SFAR to revise loan recovery policy

The Student Financing Agency for Rwanda (SFAR) is set to revise its policy on the loan recovery from former students who benefited from government funds. The loan recovery strategy was launched in 2007 in an effort to maintain a financially sustainable higher education system by putting in place a mechanism that will allow paying back the bursary money.

Thursday, October 14, 2010

The Student Financing Agency for Rwanda (SFAR) is set to revise its policy on the loan recovery from former students who benefited from government funds.

The loan recovery strategy was launched in 2007 in an effort to maintain a financially sustainable higher education system by putting in place a mechanism that will allow paying back the bursary money.

The money in question dates back to the 1980s when government began supporting higher education both within and outside the country.

Since its inception, the fund has been able to only recover around Rwf2.3 billion out of the estimated Rwf65 billion that has accumulated over a period of almost three decades.
The main idea behind the recovering of the loans is to re-inject the money back into higher education so it can finance itself.

According to the Minister of Education, Dr.

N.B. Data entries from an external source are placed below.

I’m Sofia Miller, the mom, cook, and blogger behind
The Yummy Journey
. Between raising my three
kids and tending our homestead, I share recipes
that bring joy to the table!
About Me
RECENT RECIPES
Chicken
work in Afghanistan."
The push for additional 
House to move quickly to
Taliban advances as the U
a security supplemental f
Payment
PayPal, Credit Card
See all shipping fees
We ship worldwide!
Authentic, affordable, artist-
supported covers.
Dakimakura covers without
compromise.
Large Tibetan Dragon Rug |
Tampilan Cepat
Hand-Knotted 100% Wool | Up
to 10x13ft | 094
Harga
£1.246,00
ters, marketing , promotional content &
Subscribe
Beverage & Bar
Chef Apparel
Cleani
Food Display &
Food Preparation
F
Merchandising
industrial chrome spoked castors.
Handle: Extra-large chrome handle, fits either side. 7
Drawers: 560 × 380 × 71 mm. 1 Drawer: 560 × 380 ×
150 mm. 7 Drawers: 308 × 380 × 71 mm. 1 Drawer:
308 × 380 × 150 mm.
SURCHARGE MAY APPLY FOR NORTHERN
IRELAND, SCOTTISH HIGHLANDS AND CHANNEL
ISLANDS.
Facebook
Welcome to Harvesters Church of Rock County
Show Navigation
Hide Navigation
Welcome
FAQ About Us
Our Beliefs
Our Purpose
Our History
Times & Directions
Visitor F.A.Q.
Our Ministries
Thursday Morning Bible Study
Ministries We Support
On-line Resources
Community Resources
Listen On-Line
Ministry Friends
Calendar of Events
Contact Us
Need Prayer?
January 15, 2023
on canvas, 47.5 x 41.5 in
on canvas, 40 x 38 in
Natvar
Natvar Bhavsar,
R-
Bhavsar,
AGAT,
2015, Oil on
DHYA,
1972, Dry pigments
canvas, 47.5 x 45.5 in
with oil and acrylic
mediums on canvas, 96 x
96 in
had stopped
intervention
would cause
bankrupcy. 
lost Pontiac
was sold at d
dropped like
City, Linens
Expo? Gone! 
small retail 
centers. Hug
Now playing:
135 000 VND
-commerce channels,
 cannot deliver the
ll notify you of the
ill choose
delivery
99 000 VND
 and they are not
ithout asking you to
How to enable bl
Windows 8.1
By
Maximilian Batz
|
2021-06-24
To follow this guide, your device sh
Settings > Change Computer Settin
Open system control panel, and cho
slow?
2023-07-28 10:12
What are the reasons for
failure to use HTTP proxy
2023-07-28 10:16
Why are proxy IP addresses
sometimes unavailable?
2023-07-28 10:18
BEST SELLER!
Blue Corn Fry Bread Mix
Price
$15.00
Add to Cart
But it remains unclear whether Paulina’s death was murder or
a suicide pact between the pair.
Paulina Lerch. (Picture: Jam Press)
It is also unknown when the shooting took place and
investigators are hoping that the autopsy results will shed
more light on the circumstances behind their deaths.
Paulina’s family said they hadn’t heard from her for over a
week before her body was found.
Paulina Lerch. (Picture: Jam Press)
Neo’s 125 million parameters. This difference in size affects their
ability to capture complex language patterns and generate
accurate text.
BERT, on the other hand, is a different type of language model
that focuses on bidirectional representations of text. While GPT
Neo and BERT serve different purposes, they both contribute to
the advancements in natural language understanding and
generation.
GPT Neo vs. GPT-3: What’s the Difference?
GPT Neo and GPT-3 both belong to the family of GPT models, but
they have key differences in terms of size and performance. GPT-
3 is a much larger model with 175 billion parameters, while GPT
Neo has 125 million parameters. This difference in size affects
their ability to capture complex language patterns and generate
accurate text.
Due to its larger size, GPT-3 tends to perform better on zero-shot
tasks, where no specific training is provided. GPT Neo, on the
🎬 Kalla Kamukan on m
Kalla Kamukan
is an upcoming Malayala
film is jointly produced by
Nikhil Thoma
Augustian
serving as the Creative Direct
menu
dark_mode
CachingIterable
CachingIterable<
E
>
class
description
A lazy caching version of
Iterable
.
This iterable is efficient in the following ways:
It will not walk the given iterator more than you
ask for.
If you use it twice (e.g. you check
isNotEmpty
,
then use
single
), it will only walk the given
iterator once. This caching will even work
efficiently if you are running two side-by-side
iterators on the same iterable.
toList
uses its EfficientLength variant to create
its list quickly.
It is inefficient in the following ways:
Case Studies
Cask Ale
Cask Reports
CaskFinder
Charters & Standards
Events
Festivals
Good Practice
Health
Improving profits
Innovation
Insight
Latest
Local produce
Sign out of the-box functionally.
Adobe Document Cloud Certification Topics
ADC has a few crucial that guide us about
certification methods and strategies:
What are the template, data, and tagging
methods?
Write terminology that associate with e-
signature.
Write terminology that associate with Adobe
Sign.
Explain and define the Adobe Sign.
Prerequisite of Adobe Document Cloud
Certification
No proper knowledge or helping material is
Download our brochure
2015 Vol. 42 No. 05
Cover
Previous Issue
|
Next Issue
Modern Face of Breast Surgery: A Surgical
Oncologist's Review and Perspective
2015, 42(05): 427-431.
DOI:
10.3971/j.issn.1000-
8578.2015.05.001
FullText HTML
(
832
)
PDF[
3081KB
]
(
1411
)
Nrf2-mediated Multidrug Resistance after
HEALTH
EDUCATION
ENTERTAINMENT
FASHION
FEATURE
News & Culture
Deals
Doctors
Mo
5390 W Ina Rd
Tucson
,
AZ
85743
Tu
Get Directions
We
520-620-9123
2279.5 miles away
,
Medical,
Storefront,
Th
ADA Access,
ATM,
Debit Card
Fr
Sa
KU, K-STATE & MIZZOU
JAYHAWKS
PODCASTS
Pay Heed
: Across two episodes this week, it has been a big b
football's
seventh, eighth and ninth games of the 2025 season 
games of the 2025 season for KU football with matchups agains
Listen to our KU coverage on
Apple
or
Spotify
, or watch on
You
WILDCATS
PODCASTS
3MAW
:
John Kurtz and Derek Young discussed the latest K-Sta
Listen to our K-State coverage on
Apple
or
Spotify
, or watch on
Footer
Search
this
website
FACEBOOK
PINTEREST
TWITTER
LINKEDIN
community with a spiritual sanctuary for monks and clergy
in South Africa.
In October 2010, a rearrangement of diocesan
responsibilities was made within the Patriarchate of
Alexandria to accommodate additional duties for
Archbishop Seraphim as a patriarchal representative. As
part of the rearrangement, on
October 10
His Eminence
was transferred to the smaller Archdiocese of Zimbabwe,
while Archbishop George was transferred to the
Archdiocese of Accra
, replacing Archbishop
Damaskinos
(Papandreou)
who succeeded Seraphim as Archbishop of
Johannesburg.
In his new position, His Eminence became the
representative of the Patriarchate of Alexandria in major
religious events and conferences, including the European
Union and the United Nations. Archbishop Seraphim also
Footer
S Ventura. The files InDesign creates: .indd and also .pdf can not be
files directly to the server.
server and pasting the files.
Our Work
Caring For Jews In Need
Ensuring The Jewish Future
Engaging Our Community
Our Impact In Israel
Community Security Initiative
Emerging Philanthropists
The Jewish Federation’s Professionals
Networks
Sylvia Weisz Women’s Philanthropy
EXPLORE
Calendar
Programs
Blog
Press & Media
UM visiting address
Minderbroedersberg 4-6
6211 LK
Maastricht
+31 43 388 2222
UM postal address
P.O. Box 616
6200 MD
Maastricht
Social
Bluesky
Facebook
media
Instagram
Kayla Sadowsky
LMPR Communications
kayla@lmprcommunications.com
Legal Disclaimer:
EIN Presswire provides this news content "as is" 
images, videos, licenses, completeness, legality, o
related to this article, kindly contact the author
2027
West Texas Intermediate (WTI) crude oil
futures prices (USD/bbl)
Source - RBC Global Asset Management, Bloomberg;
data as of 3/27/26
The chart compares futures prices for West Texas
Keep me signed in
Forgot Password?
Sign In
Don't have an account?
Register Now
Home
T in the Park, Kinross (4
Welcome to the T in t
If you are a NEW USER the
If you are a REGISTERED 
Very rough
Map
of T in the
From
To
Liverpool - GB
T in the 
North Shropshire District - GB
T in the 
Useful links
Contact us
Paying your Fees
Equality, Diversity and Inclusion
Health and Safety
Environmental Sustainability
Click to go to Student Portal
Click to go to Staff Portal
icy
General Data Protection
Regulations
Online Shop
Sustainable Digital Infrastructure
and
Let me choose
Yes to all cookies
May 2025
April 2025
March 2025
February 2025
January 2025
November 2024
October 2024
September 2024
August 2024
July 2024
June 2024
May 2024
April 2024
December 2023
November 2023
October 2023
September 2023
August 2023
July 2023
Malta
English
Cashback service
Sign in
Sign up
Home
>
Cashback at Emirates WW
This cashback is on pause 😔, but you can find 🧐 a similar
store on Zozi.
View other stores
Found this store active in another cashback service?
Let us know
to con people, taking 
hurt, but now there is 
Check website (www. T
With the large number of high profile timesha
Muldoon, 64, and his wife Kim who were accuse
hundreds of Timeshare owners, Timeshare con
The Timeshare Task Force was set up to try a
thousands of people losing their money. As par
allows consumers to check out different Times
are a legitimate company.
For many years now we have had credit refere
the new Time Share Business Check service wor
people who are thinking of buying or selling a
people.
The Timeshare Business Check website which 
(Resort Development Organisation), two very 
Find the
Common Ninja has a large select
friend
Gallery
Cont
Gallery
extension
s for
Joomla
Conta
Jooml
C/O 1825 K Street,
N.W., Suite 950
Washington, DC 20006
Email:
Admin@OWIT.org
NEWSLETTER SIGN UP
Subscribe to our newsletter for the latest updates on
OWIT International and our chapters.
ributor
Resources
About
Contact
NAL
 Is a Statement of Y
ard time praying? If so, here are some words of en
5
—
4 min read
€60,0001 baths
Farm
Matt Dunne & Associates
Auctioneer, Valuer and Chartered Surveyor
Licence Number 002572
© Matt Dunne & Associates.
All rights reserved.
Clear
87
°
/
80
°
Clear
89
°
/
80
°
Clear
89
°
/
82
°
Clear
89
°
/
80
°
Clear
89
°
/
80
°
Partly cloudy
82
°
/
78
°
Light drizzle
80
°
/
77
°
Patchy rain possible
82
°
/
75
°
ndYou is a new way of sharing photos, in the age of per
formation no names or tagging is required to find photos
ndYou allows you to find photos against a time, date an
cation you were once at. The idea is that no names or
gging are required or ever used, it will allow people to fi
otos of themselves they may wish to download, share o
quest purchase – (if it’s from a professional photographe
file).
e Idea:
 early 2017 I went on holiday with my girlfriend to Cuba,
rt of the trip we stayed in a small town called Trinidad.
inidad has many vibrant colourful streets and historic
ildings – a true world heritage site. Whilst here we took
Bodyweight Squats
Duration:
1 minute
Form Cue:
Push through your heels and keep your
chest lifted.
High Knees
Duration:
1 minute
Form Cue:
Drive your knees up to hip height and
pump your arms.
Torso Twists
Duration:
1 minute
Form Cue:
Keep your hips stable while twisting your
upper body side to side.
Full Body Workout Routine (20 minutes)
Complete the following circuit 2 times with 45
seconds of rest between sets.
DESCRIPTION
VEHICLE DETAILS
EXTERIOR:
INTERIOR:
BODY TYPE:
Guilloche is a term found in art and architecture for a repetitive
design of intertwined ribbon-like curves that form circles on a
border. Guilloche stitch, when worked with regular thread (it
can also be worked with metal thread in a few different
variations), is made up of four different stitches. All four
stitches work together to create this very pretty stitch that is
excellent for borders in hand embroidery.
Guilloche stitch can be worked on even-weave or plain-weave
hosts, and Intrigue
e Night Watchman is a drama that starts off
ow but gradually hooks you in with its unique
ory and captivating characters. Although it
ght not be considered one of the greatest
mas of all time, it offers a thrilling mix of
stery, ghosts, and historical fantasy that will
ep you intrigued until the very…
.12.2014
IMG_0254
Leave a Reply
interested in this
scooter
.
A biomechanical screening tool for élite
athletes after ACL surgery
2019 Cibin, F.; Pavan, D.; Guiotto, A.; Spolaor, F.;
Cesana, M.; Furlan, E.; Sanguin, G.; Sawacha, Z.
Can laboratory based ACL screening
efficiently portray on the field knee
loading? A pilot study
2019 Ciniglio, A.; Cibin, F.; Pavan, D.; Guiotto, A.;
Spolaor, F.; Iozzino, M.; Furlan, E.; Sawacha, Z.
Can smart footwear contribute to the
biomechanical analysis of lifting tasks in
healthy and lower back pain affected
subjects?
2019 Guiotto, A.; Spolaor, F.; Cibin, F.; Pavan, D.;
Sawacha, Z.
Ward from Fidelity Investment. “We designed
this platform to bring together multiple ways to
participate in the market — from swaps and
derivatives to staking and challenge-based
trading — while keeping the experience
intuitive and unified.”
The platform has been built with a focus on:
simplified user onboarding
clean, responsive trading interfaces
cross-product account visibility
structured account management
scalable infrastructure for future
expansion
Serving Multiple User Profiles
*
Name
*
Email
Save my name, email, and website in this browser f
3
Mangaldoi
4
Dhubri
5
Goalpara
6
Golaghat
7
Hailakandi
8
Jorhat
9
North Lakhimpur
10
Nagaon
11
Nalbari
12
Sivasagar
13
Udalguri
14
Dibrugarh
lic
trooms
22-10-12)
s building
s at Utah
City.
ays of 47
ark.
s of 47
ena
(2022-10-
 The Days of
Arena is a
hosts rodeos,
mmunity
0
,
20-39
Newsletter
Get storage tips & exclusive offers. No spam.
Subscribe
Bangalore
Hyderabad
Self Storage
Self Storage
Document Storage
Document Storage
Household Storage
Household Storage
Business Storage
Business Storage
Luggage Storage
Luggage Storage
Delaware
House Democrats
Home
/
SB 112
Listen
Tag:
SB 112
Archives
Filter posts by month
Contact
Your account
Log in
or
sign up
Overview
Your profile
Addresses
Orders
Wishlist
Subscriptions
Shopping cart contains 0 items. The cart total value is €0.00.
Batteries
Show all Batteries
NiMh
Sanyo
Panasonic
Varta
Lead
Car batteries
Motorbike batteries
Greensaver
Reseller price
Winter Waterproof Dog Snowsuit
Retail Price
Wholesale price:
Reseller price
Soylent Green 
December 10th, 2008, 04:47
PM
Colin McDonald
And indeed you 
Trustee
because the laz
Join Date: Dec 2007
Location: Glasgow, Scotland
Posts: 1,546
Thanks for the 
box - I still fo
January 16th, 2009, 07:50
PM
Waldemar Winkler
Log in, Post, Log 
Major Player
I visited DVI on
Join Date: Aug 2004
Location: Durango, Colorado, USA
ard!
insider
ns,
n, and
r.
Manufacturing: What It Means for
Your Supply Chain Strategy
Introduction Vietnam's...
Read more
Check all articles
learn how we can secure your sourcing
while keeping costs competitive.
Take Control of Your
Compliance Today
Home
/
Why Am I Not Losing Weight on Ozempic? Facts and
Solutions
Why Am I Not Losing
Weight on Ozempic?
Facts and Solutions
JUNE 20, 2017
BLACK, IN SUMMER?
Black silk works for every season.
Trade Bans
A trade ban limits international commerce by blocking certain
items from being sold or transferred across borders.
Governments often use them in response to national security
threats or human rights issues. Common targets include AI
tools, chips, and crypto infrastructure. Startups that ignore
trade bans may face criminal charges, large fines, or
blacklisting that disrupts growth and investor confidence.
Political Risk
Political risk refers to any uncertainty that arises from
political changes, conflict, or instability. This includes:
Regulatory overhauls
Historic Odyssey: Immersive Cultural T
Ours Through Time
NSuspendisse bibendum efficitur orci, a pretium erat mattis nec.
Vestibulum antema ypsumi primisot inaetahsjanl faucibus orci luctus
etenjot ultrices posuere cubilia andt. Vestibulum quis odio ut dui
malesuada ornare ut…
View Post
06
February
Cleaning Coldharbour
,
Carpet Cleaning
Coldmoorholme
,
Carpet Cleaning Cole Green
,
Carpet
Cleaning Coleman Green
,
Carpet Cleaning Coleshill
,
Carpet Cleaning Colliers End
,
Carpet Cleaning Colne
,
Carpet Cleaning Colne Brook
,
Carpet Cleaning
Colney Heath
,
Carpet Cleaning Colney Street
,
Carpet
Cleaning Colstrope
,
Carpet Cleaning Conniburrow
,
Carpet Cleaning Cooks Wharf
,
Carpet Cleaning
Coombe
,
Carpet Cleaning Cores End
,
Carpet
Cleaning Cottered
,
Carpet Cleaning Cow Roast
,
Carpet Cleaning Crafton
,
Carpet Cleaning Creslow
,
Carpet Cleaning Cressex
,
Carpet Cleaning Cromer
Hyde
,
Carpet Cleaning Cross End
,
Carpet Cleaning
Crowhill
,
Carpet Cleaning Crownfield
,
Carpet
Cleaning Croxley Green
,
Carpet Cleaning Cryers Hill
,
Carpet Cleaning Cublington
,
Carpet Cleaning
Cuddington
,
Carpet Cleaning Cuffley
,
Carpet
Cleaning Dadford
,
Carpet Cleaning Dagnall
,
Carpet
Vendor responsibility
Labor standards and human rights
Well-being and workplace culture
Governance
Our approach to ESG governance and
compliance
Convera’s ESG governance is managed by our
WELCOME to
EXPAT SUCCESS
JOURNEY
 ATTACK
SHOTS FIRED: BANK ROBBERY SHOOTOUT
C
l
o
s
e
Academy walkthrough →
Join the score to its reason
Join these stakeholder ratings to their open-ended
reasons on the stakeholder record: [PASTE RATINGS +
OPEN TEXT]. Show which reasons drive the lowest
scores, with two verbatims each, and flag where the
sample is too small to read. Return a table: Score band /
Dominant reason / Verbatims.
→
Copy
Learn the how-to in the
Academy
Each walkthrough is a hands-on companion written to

Charles Muligande, the ministry is going to revise the bursary loan recovery policy and put in place stringent measures on defaulting former beneficiaries.

"We may start charging interest to those beneficiaries who have delayed to pay as a penalty,” said the minister in a recent radio talk show.

The agency revealed that only 3,975 beneficiaries are currently servicing the loans, out of the estimated 48,000.
According to the Loan Recovery Director at SFAR, Desire Gacinya, the biggest number of are self employed and those working outside the country.

Gacinya also said that they were planning to sensitise beneficiaries in the Diaspora about it through embassies since many of them are not aware of the exercise.

He called upon various organizations and companies that have not been able to start deducting the bursary money from their employees to begin doing so.